バロウズ

A GHOST STORY ア・ゴースト・ストーリーのバロウズのレビュー・感想・評価

4.0
限りなくミニマムな映画。
セリフや音楽は最低限かそれ以下。登場人物の名前すら記号化されている。
シーツを被った幽霊が、時代の移り変わりを眺める。ほとんどそれだけ。
それだけなのに、宇宙の始まりから終わりまでを感じさせるような壮大なスケールをもった不思議な作品。

ケイシーアフレック演じる「C」とルーニーマーラ演じる「M」は愛し合い幸せな生活を送っていたが、交通事故でCは他界する。
霊安室のシーツを被ったまま成仏できず彷徨える幽霊となったCは、我が家に戻りMを見守るが、残酷にも時は流れてゆく…
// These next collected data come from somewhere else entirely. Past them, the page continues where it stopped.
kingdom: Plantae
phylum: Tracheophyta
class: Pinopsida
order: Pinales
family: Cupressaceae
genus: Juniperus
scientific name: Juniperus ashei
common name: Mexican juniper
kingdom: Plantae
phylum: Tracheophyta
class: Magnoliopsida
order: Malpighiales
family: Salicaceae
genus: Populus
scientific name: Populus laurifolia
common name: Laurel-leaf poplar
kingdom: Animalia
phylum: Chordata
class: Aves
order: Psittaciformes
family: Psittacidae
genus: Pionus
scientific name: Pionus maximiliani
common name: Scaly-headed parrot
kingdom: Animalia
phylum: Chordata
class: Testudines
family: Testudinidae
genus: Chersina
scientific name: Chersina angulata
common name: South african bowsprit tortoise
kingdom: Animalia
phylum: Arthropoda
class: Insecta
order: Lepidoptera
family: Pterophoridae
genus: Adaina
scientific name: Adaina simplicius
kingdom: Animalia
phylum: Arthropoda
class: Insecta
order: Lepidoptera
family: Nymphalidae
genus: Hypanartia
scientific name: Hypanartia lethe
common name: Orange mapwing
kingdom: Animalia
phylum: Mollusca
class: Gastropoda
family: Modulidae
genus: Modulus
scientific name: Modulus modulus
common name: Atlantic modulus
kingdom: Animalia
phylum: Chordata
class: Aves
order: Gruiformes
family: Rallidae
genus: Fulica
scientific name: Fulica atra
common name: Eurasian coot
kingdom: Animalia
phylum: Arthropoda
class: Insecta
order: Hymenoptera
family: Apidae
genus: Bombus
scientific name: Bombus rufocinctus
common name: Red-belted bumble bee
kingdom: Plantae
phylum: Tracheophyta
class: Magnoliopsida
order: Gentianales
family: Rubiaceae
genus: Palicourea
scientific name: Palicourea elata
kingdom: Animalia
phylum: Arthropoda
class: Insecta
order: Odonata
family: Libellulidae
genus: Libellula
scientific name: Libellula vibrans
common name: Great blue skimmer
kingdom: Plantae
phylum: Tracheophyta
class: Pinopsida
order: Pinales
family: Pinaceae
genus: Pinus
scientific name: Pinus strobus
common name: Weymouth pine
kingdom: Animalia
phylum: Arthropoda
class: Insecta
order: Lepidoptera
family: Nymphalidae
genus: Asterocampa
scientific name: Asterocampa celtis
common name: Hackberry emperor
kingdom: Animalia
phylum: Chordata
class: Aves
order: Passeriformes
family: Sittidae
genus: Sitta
Cはシーツを被っていて表情は読み取れないし喋ることも無いが(幽霊同士での会話は可能)、不思議と感情が伝わってくる。
長回しの撮影が効果的にはたらいているのか、セリフや音楽なんか無くても、登場人物が何を考えているか、何を感じているかが自然と汲み取れるように緻密に構成されているように思った。
パイを食べ続けるMや、ひたすら柱を引っかくCの姿は印象的だし、ラストシーンでは涙が出そうになった。

近年の映画によくある説明過剰な演出にはうんざりしていたので、たまにはこういうアート系、文芸作品もいいなーと思いつつある。

ただ展開がかなりスローだし、エンタメ色は皆無だし、話に大きな起伏もないので人によっては眠くなるかもしれない。
「インターステラー」や「リメンバーミー」なんかが好きな人はハマるかも。